Instead of constantly attempting to deploy the most advanced fighter jets and drones, Walker wants DOD to shift its focus to speeding up the process for turning advanced technology into real capabilities that continue to adapt in real time.

“Advances in microelectronics and communications are making possible a degree of networked coordination and collaboration between different systems almost unimaginable just a few years ago,” Walker said. “This, in turn, is enabling distributed system-of-systems architectures that will be more resilient to attack, less costly to develop and faster to upgrade when compared to today’s centralized expensive monolithic system.”

DARPA’s strategic technology office (STO) describes the mosaic warfare strategy as establishing developing networks of low-cost sensors, multi-domain command-and-control nodes and sophisticated manned-to-unmanned aircraft teaming.

Tim Grayson, director of STO at DARPA, who also delivered remarks, said that the mosaic approach will require a shift in U.S. military policy from dominance to “lethality.” Grayson believes DOD’s various domains currently spend too much time, money and effort trying to ensure its weapons systems are more advanced then adversaries.

“It’s imperative to focus on lethality and the ability to win, regardless of whose individual weapons system is the best,” Grayson said. “A fundamental way to achieve this lethality is by distributing and disaggregating the sensors and weapons that today that are tightly bound together and integrated on monolithic platforms.”

Furthermore, efforts of DOD’s various domains to engage in the concept of joint multi-domain battle in recent years have been limited by the degree of machine-to-machine connectivity available to them today. For example, Lockheed Martin’s fifth-generation fighter jet, the F-35’s multi-function advanced datalink communications gateway cannot digitally communicate with the F-22’s intra-flight data link.
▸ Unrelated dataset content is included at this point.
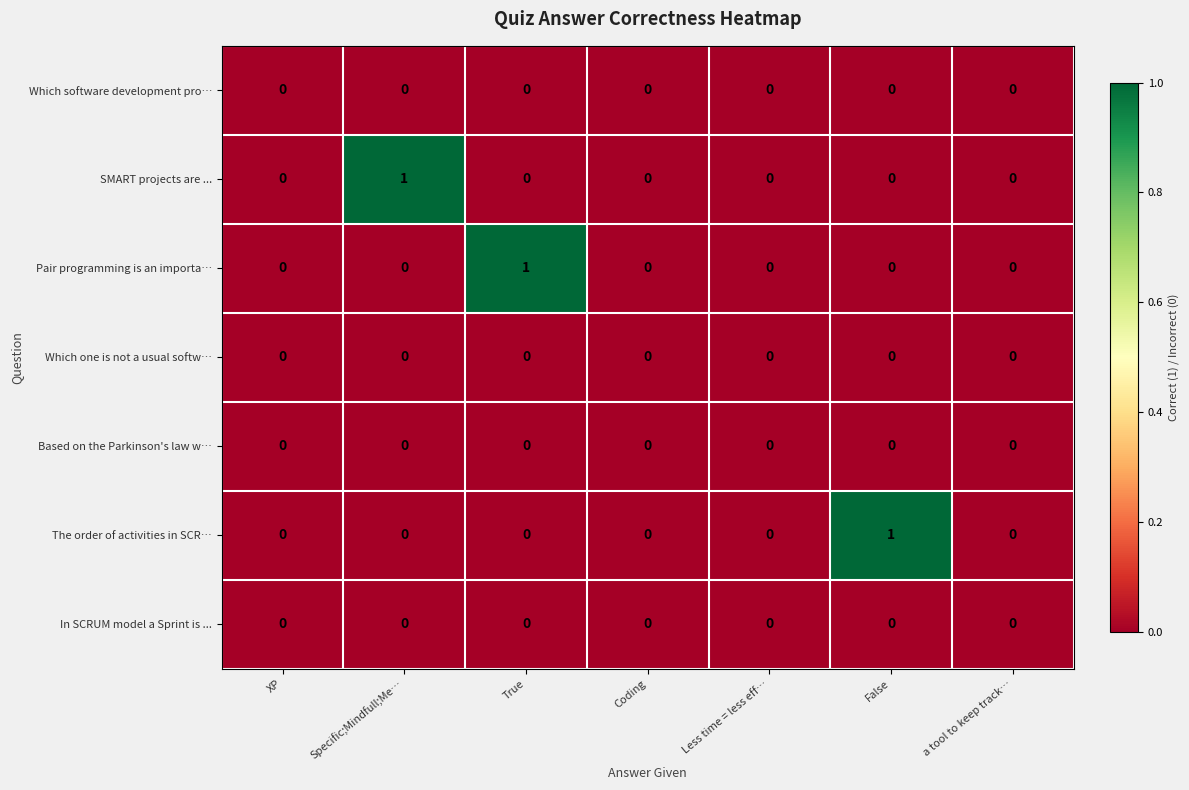

The Which one is not a usual softw… series shows 0 at Less time = less eff…. True or false?

True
Grayson described the concept of mosaic warfare as featuring the same type of flexibility and adaptability for systems used by warfighters as the “mosaic artist has creating mosaic works of art.”

To further illustrate how mosaic warfare can work, he gave the example of a fleet of fighter jets on a pre-assigned mission to destroy an enemy radar. During that time, an Army land unit comes across a high-value pop-up target. Today, that land unit would need to contact a command-and-control coordination center that would have to manually verify that a fighter available to support the land unit. This would require complex, manual re-planning to ultimately task the fighter jet with using its own sensors and weapons to destroy the target.
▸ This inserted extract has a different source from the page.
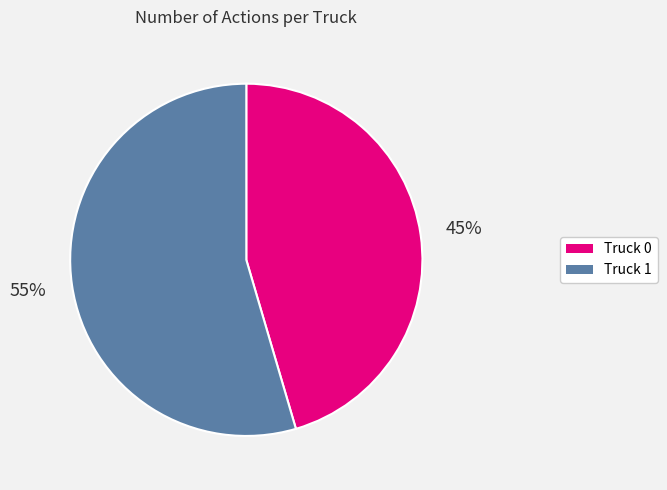

How many segments does this pie chart have?

2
“Instead, consider a future where we have computers distributed across the battle space that can all communicate and coordinate with each other,” Grayson said. “The computer with the land unit can determine there is excess capacity on one of those fighters to provide sensing capabilities without disrupting its baseline mission. The radar is automatically tasked to use its sensors to provide targeted data to a weapon that’s in the best geometry to be able to prosecute that target. All of this happens without human intervention.”